Samarinda – Turut menghadiri rapat koordinasi terkait penanganan banjir dan kebinamargaan, Kepala Balai Wilayah Sungai (BWS) Kalimantan IV, Harya Muldianto membeberkan pada intinya tadi mencari kesepahaman MoU-nya.
“Jadi hari ini kita istilahnya duduk bersama lagi untuk telaah dari master plan yang sudah kita susun. Ini intinya bahwa kita mencari kesepahaman terkait MoU, siapa berbuat apa dan kapan,” tuturnya di Balai Kota Samarinda, Rabu (25/8/2021).
Diungkapkan kalau pertemuan kali ini merupakan awal yang nantinya akan ditindaklanjuti secara detail menyangkut teknis.
“Kita mencari sinergitas antara BWS, Pemerintah Provinsi (Pemprov) dan Pemerintah Kota (Pemkot) untuk sama-sama mencari solusi penanganan banjir di Kota Samarinda,” terang Harya.
Yang lalu memang sudah ada, tetapi kebijakan wali kota ingin kembali menyesuaikan sinergi terhadap penanganan banjir di Kota Samarinda.
“Kalau master plan itu memang aturannya lima tahun sekali kita review.
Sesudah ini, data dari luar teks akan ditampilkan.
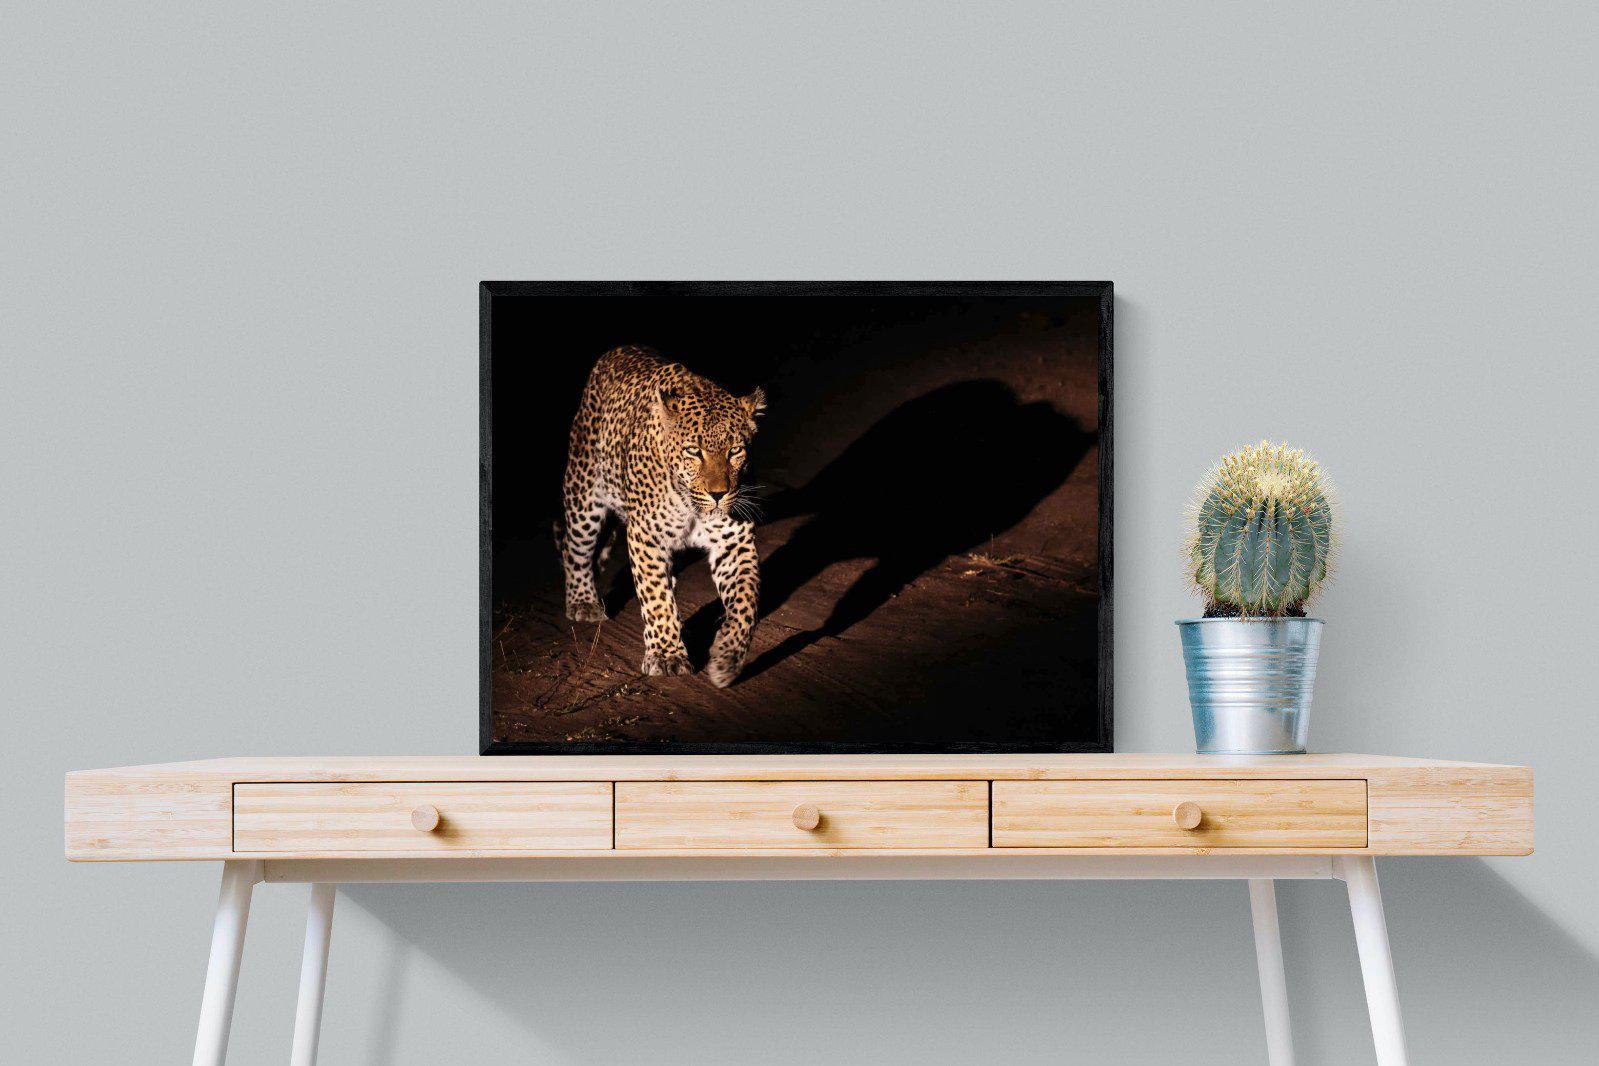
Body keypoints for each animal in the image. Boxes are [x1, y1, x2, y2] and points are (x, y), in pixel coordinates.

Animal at [558, 345, 765, 687]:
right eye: (694, 451)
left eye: (736, 451)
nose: (719, 494)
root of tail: (618, 350)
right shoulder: (646, 536)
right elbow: (655, 597)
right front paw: (667, 656)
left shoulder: (734, 542)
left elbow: (745, 602)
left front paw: (727, 657)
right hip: (583, 494)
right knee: (574, 549)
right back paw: (583, 602)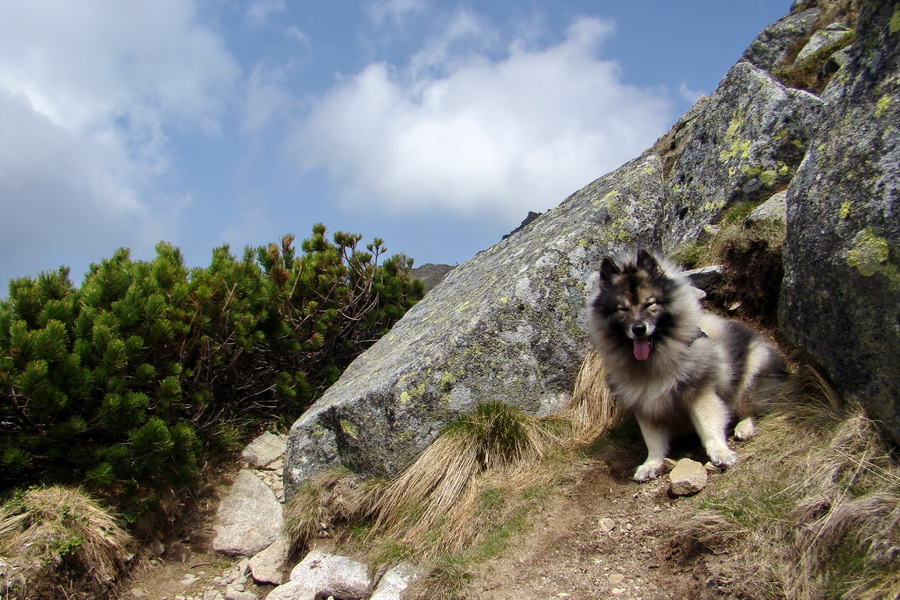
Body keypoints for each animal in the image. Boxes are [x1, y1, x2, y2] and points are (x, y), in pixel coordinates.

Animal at [588, 248, 784, 482]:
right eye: (622, 309)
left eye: (650, 304)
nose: (639, 329)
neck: (656, 359)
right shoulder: (645, 404)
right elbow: (653, 441)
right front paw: (651, 464)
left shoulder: (701, 392)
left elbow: (709, 426)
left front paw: (721, 452)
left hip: (750, 376)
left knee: (751, 409)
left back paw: (744, 427)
Ini dalam proses. Sebenarnya tiap tahun pun kita cek. Karena dikhawatirkan ada perubahan tata guna lahan, ada perubahan lagi di kawasan, seperti itu,” paparnya.
Sehingga tetap ditelaah. Mengingat ada kejadian-kejadian banjir tiap tahun yang lokasinya berbeda-beda. Sebab itu dilakukan penyesuaian kembali terhadap master plan yang sudah ada.
Artinya, itu masih dalam proses evaluasi atau melakukan analisa kembali terhadap kondisi-kondisi aktual di lapangan.
Harya juga mengatakan jika pihaknya sambil meminta saran dari para stakeholder terkait, dari pemerintah hingga Non Governmental Organization (NGO) pun dilibatkan.
“Kita juga punya Forum Peduli Sungai, mereka punya masukan apa harus kita tampung. Mengambil contoh dari 17 km panjang Sungai Karang Mumus (SKM) dari mulai Waduk Lempake ke muara,” beber Harya.
Konsepnya di daerah hulunya itu untuk penanganan pembangunan, tanggulnya tidak boleh yang sifatnya masih kacau atau terlalu construction (kontruksi).
Tidak ada penimbunan tanah, tidak menggunakan cor beton. Kurang lebih gambarannya seperti itu. Semua masih harus mengakomodasi revarian daerah, mempertahankan vegetasi lokasi.
“Nah itu juga bagian dari masukan NGO, dan komunitas peduli sungai,” sebut Harya.
Kemudian terkait pintu air di muara Jembatan 1, Harya menyampaikan jika di sisi master plan merupakan solusi terakhir. Tapi karena ada permintaan dari wali kota, tekait kemungkinan untuk dilaksanakan.
Namun pada prinsipnya semua bisa dilaksanakan asal kriteria kesiapan seperti desainnya, apakah sudah siap atau belum. Karena diakuinya jika pihaknya belum mendesain.
“Menurut informasi dari Pemkot, ada desain. Nanti kita lihat desainnya seperti apa,” sambungnya.
Selain itu menyangkut kesiapan lahan. Lahannya dimana, kemudian harus ada pembebasan lahan atau tidak di lokasi target. Semua harus melalui kajian yang tepat.
Pada prinsipnya, secara teknis bisa saja dilaksanakan, tidak ada masalah. Karena memang pintu air itu telah dimanfaatkan untuk mengakomodasi kondisi banjir pasang surut. Karena pengaruh pasang surutnya Sungai Mahakam juga perlu adanya pintu air.
“Tapi itu salah satu solusi yang terakhir, sebetulnya di dalam konsep master plan. Kalau kita menata di hulu hilir nah endingnya di pintu air. Kita tampung, Pak Wali Kota juga sudah sampaikan ke Presiden dan Menteri. Jadi nanti kita tunggu pembina kami, Dirjen, Menteri. Respon dari Jakarta. Dari kami siap saja untuk mewujudkan itu,” terang Harya Muldianto.